_What to work on_:
Rewrite the passage on India's small-cap stocks starting with "Recent attention from" and going on through "crore ($616.45 mn).", swapping "AMFI" for "the association" each time it occurs.

India’s small-cap stocks are characterised by significant return potential interwoven with heightened market volatility. Constituting over 95% of all companies in the country, these small-cap stocks possess a market capitalisation of under Rs 5,000 crore ($604.16 mn).
Recent attention from investors highlights a growing trend towards India’s small-cap stocks, spotlighted by data from the Association of Mutual Funds in India (AMFI). According to AMFI, there has been a substantial influx of funds into the small-cap mutual fund category, amounting to a noteworthy ₹6,932.19 crore ($837.63 mn) during the period from January to March 2023. Additionally, AMFI underscores that this inflow has outpaced investments made in other mutual fund categories. Moreover, during the subsequent period from April to June 2023, the net inflow into the small-cap funds reached ₹5,101.68 crore ($616.45 mn).
Echoing this momentum, the recent surge in the Indian stock market indicates a remarkable revival of the country’s smaller businesses. As of July 17, 2023, India’s BSE Small-Cap Index has undergone an impressive surge of around 29%, escalating from 26,159 points on March 28th, 2023, to a notable 33,986.98 points.
In contrast, the BSE Large-Cap Index has shown a more gradual advancement, marking a growth of around 16% during the same period.
“Along with economic data improving, corporate profitability of small-cap companies can be expected to improve. Investors looking for decent returns & having a higher risk tolerance can look to invest in small caps,” said PGIM.
How to invest in India’s small-cap stocks?
Here are three Indian small-cap stocks for investors to consider, selected according to the weightage assigned by India’s Nifty Smallcap 250 Index, which evaluates the performance of the leading small-cap companies in the country.

_Information provided_:
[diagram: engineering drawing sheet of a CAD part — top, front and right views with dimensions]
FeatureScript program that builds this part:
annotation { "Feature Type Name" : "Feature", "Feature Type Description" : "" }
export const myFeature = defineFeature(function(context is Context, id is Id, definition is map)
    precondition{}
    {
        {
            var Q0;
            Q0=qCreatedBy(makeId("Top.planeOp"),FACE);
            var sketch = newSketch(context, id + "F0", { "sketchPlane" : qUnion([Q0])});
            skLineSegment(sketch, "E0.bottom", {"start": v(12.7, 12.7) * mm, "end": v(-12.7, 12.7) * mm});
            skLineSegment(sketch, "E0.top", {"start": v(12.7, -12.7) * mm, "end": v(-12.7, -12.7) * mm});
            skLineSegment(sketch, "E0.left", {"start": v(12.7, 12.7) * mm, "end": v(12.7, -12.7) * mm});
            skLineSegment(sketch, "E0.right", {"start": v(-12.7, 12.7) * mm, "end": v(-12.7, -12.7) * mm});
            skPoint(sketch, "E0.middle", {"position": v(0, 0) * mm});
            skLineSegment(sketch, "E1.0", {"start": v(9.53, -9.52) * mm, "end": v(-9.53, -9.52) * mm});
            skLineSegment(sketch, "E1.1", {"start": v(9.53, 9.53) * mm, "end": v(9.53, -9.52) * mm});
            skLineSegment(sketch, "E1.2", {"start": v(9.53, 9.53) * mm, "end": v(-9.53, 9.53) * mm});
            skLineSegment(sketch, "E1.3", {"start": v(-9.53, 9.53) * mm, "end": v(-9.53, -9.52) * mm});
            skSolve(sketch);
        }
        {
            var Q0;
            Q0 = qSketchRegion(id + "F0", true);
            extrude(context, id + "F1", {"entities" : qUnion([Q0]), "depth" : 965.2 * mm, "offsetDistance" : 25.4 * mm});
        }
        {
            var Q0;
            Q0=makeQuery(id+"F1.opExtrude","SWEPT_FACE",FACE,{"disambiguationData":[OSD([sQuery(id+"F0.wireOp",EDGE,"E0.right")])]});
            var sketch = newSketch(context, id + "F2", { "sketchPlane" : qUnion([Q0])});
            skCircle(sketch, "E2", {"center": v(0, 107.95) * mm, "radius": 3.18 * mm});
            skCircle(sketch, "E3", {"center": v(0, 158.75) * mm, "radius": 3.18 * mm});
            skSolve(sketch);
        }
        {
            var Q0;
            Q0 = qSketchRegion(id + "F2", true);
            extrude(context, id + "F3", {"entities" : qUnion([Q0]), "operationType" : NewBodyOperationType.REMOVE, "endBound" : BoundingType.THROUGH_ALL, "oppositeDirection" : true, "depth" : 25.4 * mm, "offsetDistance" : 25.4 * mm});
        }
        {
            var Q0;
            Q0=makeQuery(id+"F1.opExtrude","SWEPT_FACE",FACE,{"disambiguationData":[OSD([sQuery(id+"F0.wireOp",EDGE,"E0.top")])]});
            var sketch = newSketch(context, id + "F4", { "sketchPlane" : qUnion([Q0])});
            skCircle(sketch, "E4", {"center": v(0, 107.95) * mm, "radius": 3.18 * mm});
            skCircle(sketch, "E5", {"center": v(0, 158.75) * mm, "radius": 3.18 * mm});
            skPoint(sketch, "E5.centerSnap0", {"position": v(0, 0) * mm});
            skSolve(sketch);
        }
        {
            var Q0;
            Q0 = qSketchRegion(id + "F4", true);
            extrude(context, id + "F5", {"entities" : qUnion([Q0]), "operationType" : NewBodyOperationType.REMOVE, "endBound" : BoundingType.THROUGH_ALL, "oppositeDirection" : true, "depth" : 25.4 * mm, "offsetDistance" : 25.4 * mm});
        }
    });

_Task output_:
Recent attention from investors highlights a growing trend towards India’s small-cap stocks, spotlighted by data from the Association of Mutual Funds in India (the association). According to the association, there has been a substantial influx of funds into the small-cap mutual fund category, amounting to a noteworthy ₹6,932.19 crore ($837.63 mn) during the period from January to March 2023. Additionally, the association underscores that this inflow has outpaced investments made in other mutual fund categories. Moreover, during the subsequent period from April to June 2023, the net inflow into the small-cap funds reached ₹5,101.68 crore ($616.45 mn).